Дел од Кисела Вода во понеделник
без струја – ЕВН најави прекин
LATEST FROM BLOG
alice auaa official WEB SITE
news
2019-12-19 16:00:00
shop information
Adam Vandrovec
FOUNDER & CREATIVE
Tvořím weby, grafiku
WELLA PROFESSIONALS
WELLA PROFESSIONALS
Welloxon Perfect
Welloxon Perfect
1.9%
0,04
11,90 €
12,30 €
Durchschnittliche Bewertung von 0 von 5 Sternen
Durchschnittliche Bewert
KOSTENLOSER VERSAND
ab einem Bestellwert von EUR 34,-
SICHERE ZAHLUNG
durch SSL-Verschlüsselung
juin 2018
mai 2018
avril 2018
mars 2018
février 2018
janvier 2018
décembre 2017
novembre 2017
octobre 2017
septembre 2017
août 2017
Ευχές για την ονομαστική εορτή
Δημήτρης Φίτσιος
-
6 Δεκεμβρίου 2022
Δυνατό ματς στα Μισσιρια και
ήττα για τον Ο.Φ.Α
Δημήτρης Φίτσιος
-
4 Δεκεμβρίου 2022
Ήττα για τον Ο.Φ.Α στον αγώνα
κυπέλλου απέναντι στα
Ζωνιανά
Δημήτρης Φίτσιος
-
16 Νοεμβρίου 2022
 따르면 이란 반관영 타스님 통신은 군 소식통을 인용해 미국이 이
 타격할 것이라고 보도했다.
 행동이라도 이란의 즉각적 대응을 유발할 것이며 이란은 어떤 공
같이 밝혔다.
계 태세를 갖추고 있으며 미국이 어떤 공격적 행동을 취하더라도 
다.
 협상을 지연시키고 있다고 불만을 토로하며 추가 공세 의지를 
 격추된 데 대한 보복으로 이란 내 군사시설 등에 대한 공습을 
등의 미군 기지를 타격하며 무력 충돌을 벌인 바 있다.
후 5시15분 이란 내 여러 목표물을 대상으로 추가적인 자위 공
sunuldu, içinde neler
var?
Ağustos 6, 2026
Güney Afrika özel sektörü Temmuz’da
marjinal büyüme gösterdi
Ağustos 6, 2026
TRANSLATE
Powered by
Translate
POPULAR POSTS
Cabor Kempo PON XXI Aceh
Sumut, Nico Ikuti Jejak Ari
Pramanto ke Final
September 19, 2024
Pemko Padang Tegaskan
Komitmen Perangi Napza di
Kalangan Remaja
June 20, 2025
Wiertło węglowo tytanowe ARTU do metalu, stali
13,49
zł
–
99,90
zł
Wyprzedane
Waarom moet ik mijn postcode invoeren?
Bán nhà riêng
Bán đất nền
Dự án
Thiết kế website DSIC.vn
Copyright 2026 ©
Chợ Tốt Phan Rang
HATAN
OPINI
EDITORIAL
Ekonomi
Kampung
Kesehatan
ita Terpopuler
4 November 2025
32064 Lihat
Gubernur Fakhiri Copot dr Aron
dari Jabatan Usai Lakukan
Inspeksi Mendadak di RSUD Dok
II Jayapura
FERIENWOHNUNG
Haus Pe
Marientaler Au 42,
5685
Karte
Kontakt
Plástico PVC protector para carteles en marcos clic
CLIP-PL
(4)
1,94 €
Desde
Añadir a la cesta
● ● ● ● ●
HOW TO COMPLETE THIS TASK:
Once you have read the records above, please copy them out exactly.

EXERCISE RESULT:
Дел од Кисела Вода во понеделник
без струја – ЕВН најави прекин
LATEST FROM BLOG
alice auaa official WEB SITE
news
2019-12-19 16:00:00
shop information
Adam Vandrovec
FOUNDER & CREATIVE
Tvořím weby, grafiku
WELLA PROFESSIONALS
WELLA PROFESSIONALS
Welloxon Perfect
Welloxon Perfect
1.9%
0,04
11,90 €
12,30 €
Durchschnittliche Bewertung von 0 von 5 Sternen
Durchschnittliche Bewert
KOSTENLOSER VERSAND
ab einem Bestellwert von EUR 34,-
SICHERE ZAHLUNG
durch SSL-Verschlüsselung
juin 2018
mai 2018
avril 2018
mars 2018
février 2018
janvier 2018
décembre 2017
novembre 2017
octobre 2017
septembre 2017
août 2017
Ευχές για την ονομαστική εορτή
Δημήτρης Φίτσιος
-
6 Δεκεμβρίου 2022
Δυνατό ματς στα Μισσιρια και
ήττα για τον Ο.Φ.Α
Δημήτρης Φίτσιος
-
4 Δεκεμβρίου 2022
Ήττα για τον Ο.Φ.Α στον αγώνα
κυπέλλου απέναντι στα
Ζωνιανά
Δημήτρης Φίτσιος
-
16 Νοεμβρίου 2022
 따르면 이란 반관영 타스님 통신은 군 소식통을 인용해 미국이 이
 타격할 것이라고 보도했다.
 행동이라도 이란의 즉각적 대응을 유발할 것이며 이란은 어떤 공
같이 밝혔다.
계 태세를 갖추고 있으며 미국이 어떤 공격적 행동을 취하더라도 
다.
 협상을 지연시키고 있다고 불만을 토로하며 추가 공세 의지를 
 격추된 데 대한 보복으로 이란 내 군사시설 등에 대한 공습을 
등의 미군 기지를 타격하며 무력 충돌을 벌인 바 있다.
후 5시15분 이란 내 여러 목표물을 대상으로 추가적인 자위 공
sunuldu, içinde neler
var?
Ağustos 6, 2026
Güney Afrika özel sektörü Temmuz’da
marjinal büyüme gösterdi
Ağustos 6, 2026
TRANSLATE
Powered by
Translate
POPULAR POSTS
Cabor Kempo PON XXI Aceh
Sumut, Nico Ikuti Jejak Ari
Pramanto ke Final
September 19, 2024
Pemko Padang Tegaskan
Komitmen Perangi Napza di
Kalangan Remaja
June 20, 2025
Wiertło węglowo tytanowe ARTU do metalu, stali
13,49
zł
–
99,90
zł
Wyprzedane
Waarom moet ik mijn postcode invoeren?
Bán nhà riêng
Bán đất nền
Dự án
Thiết kế website DSIC.vn
Copyright 2026 ©
Chợ Tốt Phan Rang
HATAN
OPINI
EDITORIAL
Ekonomi
Kampung
Kesehatan
ita Terpopuler
4 November 2025
32064 Lihat
Gubernur Fakhiri Copot dr Aron
dari Jabatan Usai Lakukan
Inspeksi Mendadak di RSUD Dok
II Jayapura
FERIENWOHNUNG
Haus Pe
Marientaler Au 42,
5685
Karte
Kontakt
Plástico PVC protector para carteles en marcos clic
CLIP-PL
(4)
1,94 €
Desde
Añadir a la cesta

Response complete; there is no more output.